Quote all of the data exactly as given. Skip every picture it contains.

[Document understanding data]

Start of Block

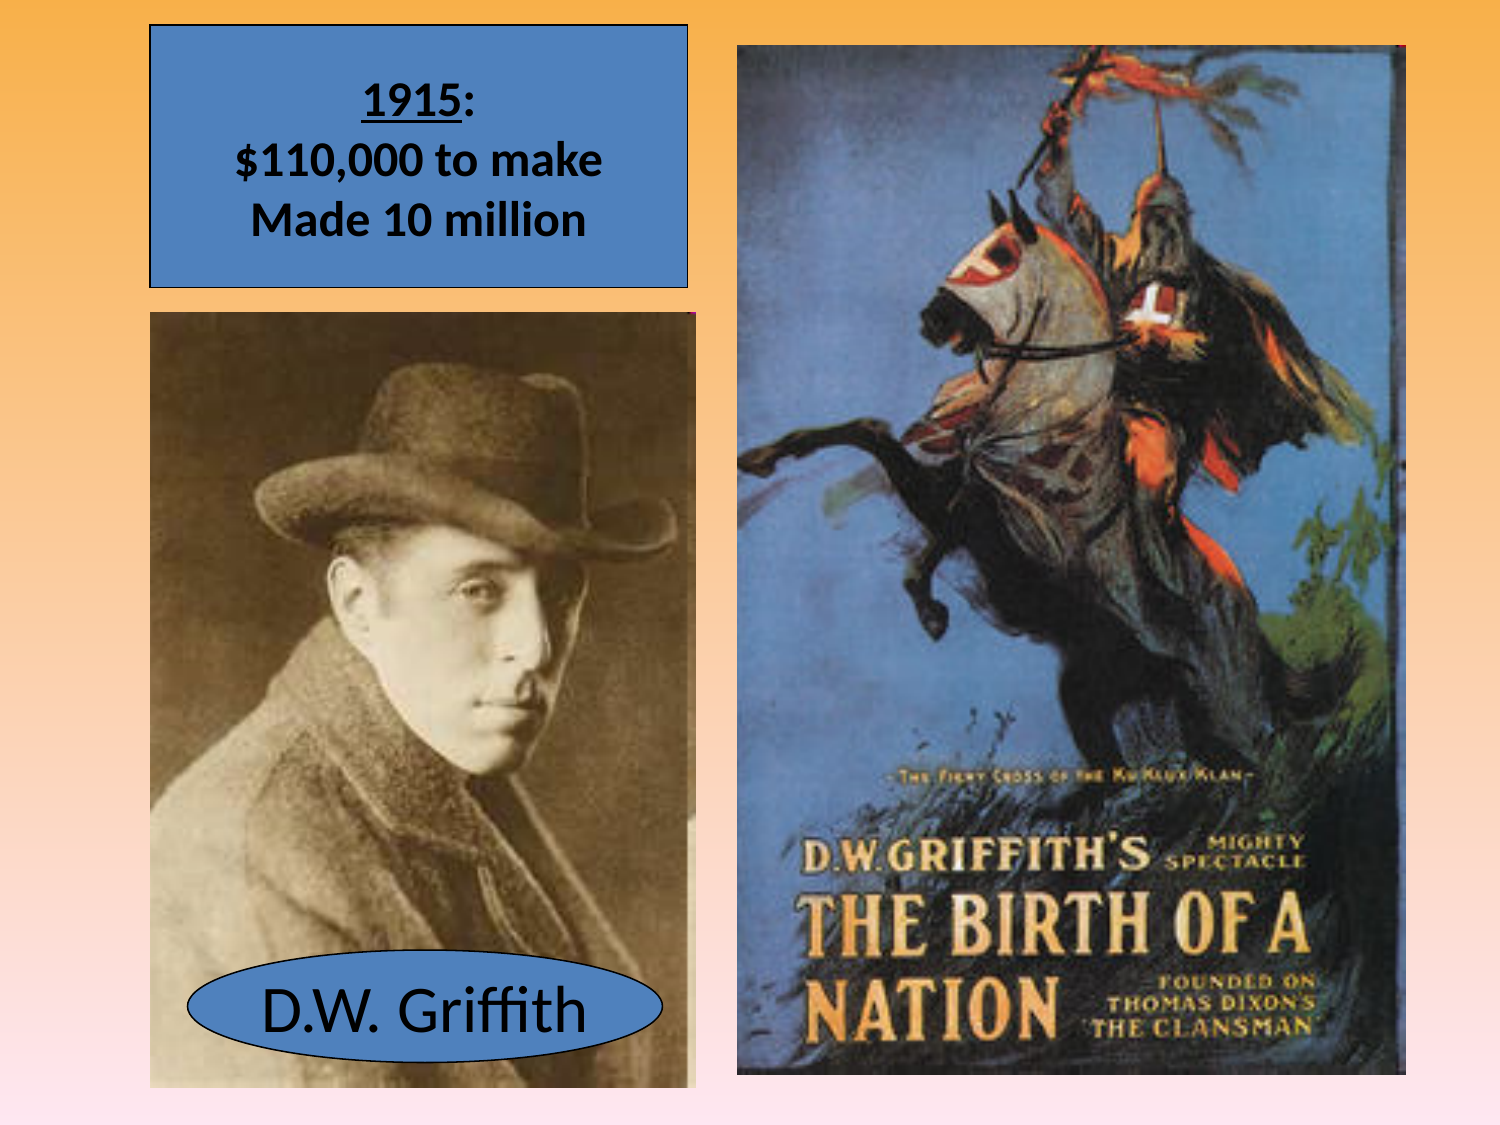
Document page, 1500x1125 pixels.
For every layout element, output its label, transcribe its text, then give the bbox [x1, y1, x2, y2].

picture [737, 44, 1406, 1076]
picture [149, 312, 696, 1088]
text_box 1915: $110,000 to make Made 10 million [149, 24, 688, 288]
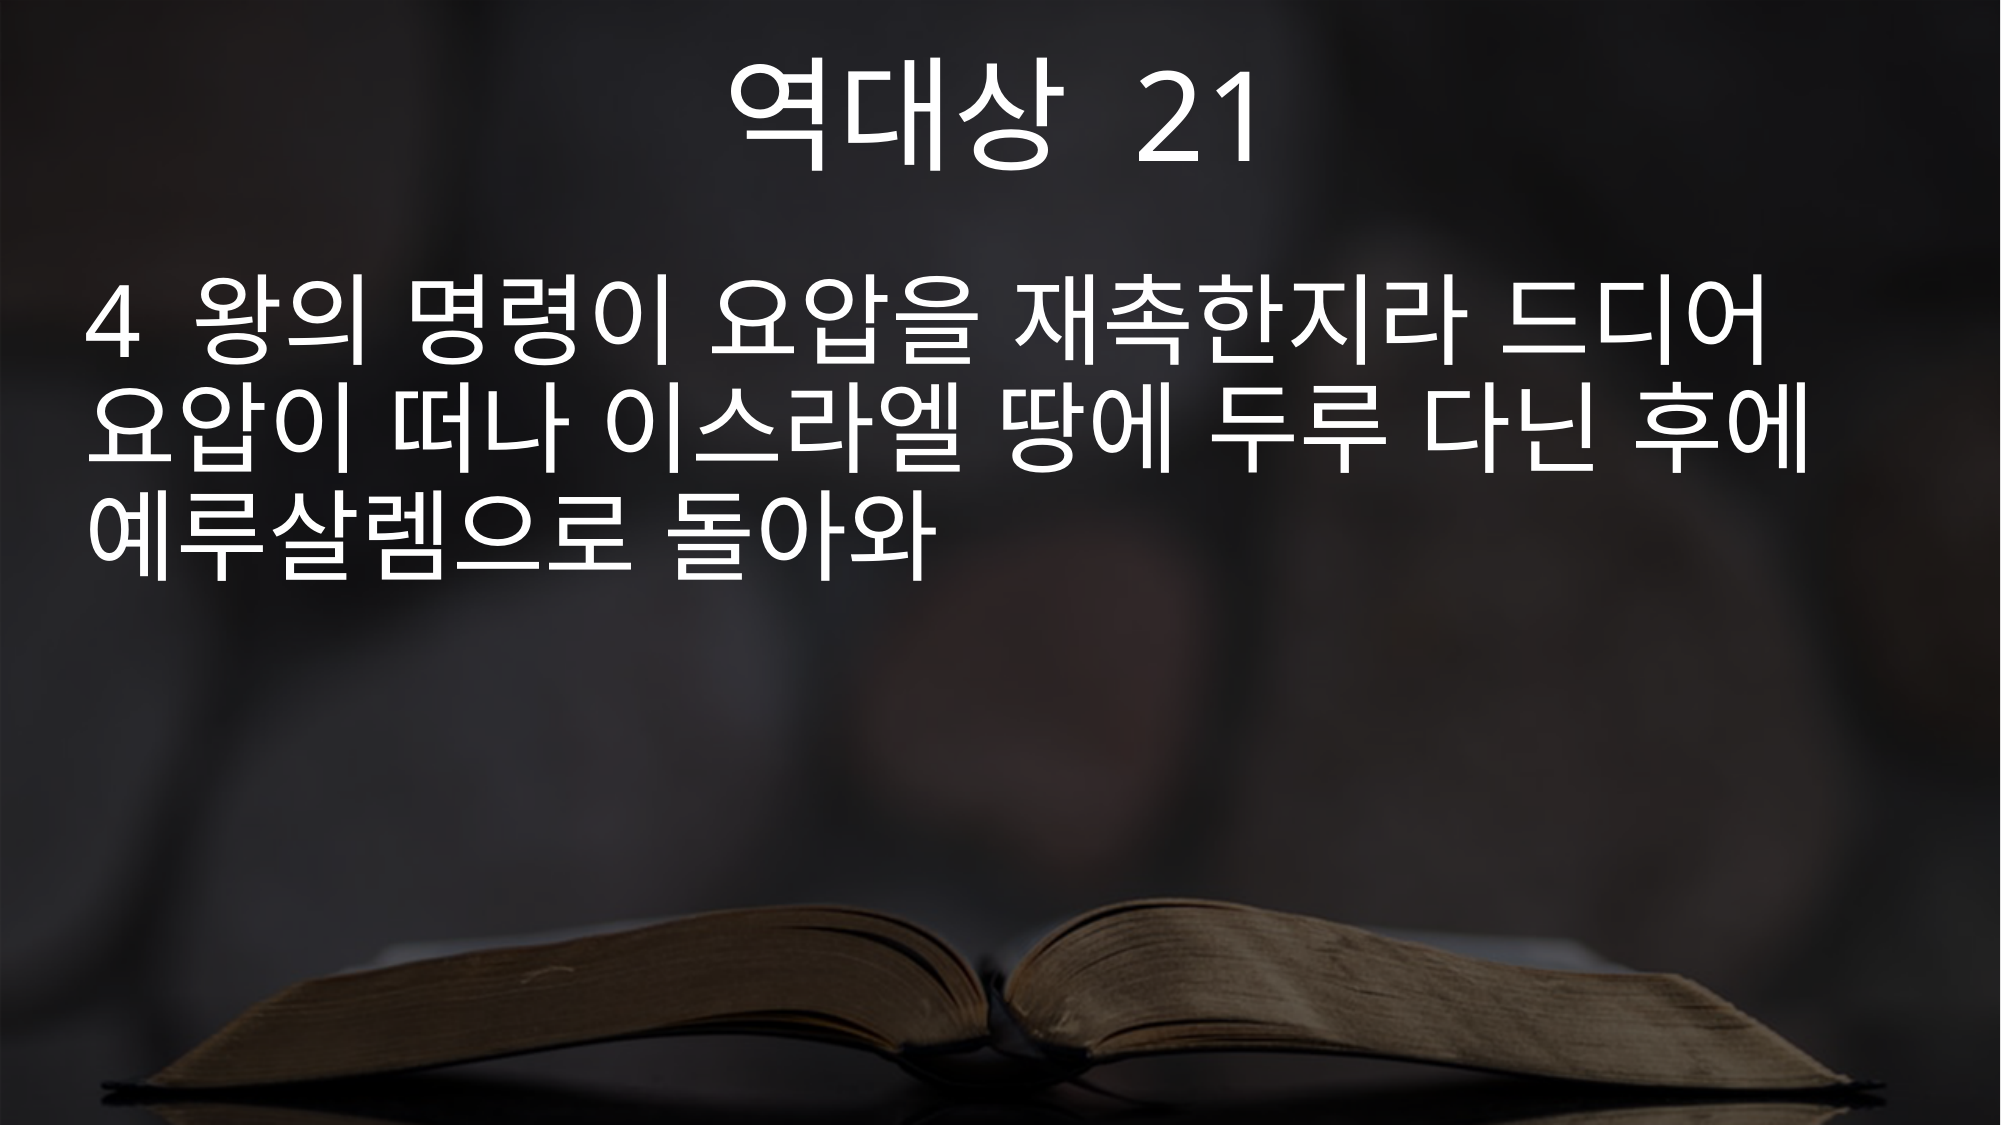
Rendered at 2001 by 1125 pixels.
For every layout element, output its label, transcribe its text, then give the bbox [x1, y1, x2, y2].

End of Block

* _Exercise response_:
Document page, 1500x1125 pixels.
For every layout element, output its label, transcribe its text, then give the bbox [x1, y1, x2, y2].

picture [737, 44, 1406, 1076]
picture [149, 312, 696, 1088]
text_box 1915: $110,000 to make Made 10 million [149, 24, 688, 288]
Rendered at 2001 by 1125 pixels.
For every layout element, output its label, transcribe its text, then give the bbox [x1, y1, x2, y2].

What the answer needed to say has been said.